The ElevenLabs Forced Alignment API turns spoken audio and text into a time-aligned transcript. This is useful for cases where you have audio recording and a transcript, but need exact timestamps for each word or phrase in the transcript. This can be used for:

Matching subtitles to a video recording
Generating timings for an audiobook recording of an ebook

Usage

The Forced Alignment API can be used by interfacing with the ElevenLabs API directly.

Developer quickstart

Learn how to integrate Forced Alignment into your application.

Supported languages

Our multilingual v2 models support 29 languages:

English (USA, UK, Australia, Canada), Japanese, Chinese, German, Hindi, French (France, Canada), Korean, Portuguese (Brazil, Portugal), Italian, Spanish (Spain, Mexico), Indonesian, Dutch, Turkish, Filipino, Polish, Swedish, Bulgarian, Romanian, Arabic (Saudi Arabia, UAE), Czech, Greek, Finnish, Croatian, Malay, Slovak, Danish, Tamil, Ukrainian & Russian.

FAQ

What is forced alignment?

Forced alignment is a technique used to align spoken audio with text. You provide an audio file and a transcript of the audio file and the API will return a time-aligned transcript.

It’s useful for cases where you have audio recording and a transcript, but need exact timestamps for each word or phrase in the transcript.

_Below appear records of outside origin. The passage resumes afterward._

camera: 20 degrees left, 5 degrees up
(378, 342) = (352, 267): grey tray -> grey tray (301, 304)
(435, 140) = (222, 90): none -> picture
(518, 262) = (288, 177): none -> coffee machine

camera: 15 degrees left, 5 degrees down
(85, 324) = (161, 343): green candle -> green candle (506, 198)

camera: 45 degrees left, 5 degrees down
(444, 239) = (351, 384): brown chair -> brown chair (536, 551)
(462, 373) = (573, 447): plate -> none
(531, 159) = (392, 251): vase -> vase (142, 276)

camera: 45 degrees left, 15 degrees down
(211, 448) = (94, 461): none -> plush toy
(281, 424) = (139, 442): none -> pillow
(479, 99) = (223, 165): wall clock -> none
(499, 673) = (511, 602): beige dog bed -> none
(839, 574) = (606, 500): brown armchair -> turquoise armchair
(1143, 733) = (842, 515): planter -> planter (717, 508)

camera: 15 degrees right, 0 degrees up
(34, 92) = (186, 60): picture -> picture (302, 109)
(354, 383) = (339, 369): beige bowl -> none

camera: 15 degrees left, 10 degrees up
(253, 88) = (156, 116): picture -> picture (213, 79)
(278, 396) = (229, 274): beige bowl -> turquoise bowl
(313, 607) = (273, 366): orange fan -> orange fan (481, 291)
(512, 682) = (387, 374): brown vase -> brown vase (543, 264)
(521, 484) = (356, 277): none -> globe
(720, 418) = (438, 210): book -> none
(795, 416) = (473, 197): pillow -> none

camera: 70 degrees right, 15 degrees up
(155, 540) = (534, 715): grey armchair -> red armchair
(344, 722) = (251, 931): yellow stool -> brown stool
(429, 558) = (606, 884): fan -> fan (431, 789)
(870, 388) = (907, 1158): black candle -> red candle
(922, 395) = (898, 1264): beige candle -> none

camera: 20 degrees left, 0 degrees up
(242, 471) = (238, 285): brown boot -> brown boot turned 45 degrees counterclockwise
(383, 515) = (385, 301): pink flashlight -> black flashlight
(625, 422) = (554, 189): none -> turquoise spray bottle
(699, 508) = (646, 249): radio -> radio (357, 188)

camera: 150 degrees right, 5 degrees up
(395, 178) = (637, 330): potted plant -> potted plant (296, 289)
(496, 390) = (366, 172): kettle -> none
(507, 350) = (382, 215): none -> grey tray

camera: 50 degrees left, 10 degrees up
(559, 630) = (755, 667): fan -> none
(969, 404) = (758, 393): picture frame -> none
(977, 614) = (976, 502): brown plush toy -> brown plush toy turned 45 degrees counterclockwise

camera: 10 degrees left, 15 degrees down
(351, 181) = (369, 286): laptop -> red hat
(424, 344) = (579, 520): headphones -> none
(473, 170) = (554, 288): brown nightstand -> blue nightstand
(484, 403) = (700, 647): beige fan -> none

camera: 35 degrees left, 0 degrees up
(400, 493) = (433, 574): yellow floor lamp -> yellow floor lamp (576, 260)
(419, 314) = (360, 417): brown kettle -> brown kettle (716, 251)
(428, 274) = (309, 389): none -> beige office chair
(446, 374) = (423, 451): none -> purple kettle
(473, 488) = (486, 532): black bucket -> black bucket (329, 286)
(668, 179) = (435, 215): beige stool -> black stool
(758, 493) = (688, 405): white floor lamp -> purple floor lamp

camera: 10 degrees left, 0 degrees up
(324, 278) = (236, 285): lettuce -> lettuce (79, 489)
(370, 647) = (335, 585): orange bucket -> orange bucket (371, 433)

What text input formats are supported?

The input text should be a string with no special formatting i.e. JSON.

Example of good input text:

"Hello, how are you?"

Example of bad input text:

{
    "text": "Hello, how are you?"
}

How much does Forced Alignment cost?

Forced Alignment costs the same as the Speech to Text API.

Does Forced Alignment support diarization?

Forced Alignment does not support diarization. If you provide diarized text, the API will likely return unwanted results.

What is the maximum audio file size for Forced Alignment?

The maximum file size for Forced Alignment is 1GB.

What is the maximum duration for a Forced Alignment input file?

For audio files, the maximum duration is 4.5 hours.

For the text input, the maximum length is 675k characters.